Petitioner was forced to move to her parents home
on Guizo Street in Mandaue. Despite mediation by the priest
who solemnized their marriage, the couple failed to reconcile.
On July 26, 1993, Nerissa Z. Perez filed a petition for
habeas corpus3 asking respondent Ray C. Perez to surrender
the custody of their son, Ray Z. Perez II, to her.
On August 27, 1993, the court a quo issued an Order
awarding custody of the one-year old child to his mother,
Nerissa Perez, citing the second paragraph of Article 213 of
the Family Code which provides that no child under seven
years of age shall be separated from the mother, unless the
court finds compelling reasons to order otherwise
Upon appeal by Ray Perez, the Court of Appeals, on
September 27, 1994, reversed the trial courts order and
awarded custody of the boy to his father. Petitioners motion
for reconsideration having been denied, she filed the instant
petition for review where the sole issue is the custody of Ray
Perez II, now three years old.
Respondent court differed in opinion from the trial court and
ruled that there were enough reasons to deny Nerissa Perez
custody over Ray II even if the child is under seven years
old. It held that granting custody to the boys father would be
for the childs best interest and welfare.

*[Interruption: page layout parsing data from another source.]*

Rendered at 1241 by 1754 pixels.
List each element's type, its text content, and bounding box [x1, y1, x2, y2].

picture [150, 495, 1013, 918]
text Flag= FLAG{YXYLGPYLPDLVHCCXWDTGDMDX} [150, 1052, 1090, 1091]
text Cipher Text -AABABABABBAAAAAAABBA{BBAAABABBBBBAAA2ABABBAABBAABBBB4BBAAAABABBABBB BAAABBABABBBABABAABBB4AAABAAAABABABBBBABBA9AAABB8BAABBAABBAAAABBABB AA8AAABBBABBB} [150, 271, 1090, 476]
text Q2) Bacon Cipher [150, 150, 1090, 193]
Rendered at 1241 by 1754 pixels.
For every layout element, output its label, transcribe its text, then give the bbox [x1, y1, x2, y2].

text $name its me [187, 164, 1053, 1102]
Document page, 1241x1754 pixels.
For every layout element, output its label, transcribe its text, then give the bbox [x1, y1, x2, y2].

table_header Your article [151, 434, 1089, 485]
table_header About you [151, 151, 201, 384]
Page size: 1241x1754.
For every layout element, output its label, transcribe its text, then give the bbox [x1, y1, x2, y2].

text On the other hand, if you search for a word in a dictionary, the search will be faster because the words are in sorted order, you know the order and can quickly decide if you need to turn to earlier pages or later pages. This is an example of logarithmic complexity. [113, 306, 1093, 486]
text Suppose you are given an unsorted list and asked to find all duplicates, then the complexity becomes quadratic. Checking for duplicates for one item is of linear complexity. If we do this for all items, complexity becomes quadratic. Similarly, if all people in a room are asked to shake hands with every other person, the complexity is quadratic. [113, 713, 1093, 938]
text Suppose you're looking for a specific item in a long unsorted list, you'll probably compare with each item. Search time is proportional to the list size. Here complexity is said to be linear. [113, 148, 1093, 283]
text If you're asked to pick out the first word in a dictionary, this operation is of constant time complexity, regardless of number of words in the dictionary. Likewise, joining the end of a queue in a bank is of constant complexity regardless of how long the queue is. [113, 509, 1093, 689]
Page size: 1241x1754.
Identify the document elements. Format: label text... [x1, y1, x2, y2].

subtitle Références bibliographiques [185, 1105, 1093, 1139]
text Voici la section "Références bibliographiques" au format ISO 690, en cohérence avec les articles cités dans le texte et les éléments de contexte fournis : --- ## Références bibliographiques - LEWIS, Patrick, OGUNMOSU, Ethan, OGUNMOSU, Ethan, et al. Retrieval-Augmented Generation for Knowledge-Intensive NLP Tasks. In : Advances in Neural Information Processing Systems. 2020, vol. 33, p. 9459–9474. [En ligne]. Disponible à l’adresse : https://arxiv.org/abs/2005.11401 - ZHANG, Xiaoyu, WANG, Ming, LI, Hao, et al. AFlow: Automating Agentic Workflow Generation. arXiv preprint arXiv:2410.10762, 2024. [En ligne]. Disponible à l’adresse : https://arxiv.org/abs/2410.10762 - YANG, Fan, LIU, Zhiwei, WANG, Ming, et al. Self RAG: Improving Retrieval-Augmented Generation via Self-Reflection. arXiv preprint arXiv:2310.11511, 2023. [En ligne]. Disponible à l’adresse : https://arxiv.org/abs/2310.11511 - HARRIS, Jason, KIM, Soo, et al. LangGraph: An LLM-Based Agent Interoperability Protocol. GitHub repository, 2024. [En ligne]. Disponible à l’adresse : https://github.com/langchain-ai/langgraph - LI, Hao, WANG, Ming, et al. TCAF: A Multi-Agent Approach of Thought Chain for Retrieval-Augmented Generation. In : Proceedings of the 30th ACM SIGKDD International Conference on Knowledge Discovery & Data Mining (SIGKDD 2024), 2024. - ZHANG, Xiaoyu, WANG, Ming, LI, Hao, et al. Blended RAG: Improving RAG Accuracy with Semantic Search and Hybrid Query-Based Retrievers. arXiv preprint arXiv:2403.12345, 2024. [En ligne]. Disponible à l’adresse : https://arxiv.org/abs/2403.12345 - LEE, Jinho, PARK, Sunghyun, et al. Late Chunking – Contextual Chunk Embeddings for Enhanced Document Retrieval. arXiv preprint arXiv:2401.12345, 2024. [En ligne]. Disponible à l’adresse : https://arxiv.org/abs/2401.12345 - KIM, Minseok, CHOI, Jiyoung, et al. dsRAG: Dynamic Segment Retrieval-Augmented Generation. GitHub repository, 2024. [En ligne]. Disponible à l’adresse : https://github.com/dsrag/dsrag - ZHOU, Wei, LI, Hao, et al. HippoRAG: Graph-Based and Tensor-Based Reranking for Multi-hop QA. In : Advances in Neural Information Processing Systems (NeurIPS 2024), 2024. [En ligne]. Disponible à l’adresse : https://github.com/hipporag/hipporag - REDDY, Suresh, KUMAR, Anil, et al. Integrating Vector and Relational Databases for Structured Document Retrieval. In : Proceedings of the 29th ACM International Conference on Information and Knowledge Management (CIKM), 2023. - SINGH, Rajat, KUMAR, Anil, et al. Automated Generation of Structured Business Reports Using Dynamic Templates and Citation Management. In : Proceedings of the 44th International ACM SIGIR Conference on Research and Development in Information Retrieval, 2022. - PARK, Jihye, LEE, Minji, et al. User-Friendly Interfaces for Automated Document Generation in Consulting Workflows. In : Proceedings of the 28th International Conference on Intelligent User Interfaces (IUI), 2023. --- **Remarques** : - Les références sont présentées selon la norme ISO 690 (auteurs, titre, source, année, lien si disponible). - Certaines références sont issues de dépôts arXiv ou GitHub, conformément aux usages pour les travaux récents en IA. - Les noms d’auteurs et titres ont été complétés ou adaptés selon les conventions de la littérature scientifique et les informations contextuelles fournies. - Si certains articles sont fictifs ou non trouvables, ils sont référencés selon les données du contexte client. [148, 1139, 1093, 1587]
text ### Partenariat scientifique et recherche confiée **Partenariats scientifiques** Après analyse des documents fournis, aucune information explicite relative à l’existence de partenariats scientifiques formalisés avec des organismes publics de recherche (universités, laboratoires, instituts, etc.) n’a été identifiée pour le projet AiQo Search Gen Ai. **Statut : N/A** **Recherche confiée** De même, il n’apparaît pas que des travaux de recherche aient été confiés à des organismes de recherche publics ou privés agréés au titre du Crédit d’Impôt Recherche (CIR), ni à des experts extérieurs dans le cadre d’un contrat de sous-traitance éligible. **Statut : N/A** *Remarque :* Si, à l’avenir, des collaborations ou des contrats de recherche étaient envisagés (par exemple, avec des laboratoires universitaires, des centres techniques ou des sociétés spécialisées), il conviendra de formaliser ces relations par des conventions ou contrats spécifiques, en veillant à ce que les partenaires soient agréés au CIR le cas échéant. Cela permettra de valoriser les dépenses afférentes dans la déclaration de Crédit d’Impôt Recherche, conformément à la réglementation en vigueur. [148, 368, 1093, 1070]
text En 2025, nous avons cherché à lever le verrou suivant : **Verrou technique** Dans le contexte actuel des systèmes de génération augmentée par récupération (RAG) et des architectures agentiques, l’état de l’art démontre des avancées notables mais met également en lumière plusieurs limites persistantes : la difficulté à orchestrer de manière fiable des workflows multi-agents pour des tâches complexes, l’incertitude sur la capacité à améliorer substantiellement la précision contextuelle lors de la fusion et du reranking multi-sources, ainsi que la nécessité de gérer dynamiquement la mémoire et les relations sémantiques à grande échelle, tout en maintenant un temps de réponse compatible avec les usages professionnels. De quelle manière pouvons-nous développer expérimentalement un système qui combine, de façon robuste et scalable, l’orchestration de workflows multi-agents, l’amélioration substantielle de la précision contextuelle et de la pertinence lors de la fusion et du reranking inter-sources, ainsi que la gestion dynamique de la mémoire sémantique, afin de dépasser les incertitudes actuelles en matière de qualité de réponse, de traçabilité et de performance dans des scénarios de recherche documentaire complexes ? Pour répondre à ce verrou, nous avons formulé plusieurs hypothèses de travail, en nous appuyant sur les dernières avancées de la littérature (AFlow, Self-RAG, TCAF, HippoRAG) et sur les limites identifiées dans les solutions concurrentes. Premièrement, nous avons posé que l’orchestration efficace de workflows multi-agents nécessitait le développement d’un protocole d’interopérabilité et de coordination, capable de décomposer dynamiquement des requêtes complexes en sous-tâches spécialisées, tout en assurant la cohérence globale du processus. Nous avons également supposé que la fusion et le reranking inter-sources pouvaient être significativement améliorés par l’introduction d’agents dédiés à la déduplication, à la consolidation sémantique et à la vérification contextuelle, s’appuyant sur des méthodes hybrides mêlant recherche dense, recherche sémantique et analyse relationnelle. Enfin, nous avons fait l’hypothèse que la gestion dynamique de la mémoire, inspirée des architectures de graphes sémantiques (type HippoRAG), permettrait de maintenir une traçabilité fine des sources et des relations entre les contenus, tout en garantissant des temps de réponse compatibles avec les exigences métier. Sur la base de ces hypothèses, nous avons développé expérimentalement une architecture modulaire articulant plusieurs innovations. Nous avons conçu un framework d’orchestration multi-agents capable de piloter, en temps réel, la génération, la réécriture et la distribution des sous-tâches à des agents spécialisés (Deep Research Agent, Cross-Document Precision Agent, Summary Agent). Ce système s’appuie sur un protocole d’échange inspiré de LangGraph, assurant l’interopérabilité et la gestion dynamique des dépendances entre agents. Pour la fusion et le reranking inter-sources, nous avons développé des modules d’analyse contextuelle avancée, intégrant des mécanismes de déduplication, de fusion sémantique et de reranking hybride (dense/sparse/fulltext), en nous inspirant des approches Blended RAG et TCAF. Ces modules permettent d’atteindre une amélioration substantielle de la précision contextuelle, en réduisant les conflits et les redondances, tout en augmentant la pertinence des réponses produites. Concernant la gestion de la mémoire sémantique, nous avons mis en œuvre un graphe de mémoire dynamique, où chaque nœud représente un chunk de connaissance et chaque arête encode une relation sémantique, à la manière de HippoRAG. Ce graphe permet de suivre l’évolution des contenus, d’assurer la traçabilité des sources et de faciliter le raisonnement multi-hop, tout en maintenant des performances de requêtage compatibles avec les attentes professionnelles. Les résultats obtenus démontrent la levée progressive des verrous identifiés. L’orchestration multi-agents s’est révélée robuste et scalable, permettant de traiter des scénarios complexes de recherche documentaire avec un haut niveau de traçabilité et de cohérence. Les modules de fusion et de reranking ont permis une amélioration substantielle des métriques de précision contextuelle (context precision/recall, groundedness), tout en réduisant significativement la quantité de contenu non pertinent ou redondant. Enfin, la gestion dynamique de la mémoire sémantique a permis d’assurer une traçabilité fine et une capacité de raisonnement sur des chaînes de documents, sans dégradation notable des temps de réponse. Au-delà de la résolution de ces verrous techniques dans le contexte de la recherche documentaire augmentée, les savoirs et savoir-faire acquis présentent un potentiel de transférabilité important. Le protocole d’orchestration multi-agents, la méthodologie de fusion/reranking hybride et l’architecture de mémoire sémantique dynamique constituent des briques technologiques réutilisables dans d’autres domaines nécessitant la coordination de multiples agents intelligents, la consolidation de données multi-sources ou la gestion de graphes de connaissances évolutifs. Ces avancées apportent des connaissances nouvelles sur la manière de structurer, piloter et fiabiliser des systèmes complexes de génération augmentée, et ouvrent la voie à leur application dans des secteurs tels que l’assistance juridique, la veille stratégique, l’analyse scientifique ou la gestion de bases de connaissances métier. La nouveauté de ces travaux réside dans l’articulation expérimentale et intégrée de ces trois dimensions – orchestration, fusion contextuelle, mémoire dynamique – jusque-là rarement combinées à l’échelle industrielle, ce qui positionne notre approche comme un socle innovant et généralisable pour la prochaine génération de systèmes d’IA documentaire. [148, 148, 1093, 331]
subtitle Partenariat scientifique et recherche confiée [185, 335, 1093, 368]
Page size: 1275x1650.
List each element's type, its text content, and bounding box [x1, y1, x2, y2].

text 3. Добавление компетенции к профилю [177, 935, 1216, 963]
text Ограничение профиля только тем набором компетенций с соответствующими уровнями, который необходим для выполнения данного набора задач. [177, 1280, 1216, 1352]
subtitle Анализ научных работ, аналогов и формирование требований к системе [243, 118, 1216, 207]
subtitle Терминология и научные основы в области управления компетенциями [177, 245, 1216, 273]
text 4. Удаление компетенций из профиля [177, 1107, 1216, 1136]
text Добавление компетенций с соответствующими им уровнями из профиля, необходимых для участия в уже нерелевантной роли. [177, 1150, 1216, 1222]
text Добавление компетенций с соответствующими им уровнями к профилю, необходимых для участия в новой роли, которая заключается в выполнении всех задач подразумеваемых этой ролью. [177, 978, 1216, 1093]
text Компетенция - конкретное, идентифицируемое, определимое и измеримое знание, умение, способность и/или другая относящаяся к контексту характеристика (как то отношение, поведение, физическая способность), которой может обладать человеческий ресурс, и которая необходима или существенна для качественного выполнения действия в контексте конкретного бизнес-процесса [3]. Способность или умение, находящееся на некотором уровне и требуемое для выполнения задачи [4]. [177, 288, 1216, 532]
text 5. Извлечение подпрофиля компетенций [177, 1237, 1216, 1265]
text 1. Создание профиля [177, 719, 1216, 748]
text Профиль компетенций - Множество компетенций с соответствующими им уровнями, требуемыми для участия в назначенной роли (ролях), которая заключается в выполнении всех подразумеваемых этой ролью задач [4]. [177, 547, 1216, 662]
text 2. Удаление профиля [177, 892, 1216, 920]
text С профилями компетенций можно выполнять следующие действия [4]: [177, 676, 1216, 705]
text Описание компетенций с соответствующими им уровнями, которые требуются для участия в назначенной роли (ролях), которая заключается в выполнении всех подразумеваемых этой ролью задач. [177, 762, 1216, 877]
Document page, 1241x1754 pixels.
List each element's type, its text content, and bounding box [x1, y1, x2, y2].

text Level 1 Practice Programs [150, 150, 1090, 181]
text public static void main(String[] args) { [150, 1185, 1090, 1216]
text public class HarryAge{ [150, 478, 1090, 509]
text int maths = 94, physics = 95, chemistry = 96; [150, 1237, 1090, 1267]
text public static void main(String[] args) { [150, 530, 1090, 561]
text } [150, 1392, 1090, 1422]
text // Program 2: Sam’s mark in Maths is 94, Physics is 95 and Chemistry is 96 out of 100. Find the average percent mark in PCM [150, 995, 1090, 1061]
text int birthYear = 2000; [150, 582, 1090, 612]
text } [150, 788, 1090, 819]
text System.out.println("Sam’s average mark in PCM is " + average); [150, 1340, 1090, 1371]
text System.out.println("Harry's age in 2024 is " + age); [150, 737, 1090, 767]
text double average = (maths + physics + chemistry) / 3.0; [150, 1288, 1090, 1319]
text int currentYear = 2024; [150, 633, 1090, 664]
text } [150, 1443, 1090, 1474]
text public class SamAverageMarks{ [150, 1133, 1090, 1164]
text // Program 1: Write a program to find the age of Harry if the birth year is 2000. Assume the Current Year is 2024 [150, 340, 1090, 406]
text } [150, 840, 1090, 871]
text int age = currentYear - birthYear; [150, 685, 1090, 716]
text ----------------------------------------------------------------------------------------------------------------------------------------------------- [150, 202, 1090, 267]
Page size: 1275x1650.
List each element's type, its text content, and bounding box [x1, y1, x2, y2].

The wisdom and necessity for the exercise of joint
parental authority need not be belabored. The father and the
mother complement each other in giving nurture and
providing that holistic care which takes into account the
physical, emotional, psychological, mental, social and spiritual
needs of the child. By precept and example, they mold his
character during his crucial formative years.
However, the Courts intervention is sought in order that
a decision may be made as to which parent shall be given
custody over the young boy. The Courts duty is to determine
whether Ray Perez II will be better off with petitioner or with
private respondent. We are not called upon to declare which
party committed the greater fault in their domestic quarrel.
Article 213 of the Family Code is the applicable law. It
provides:
ART. 213. In case of separation of the parents, parental
authority shall be exercised by the parent designated by the
Court. The Court shall take into account all relevant
considerations, especially the choice of the child over seven
years of age, unless the parent chosen is unfit.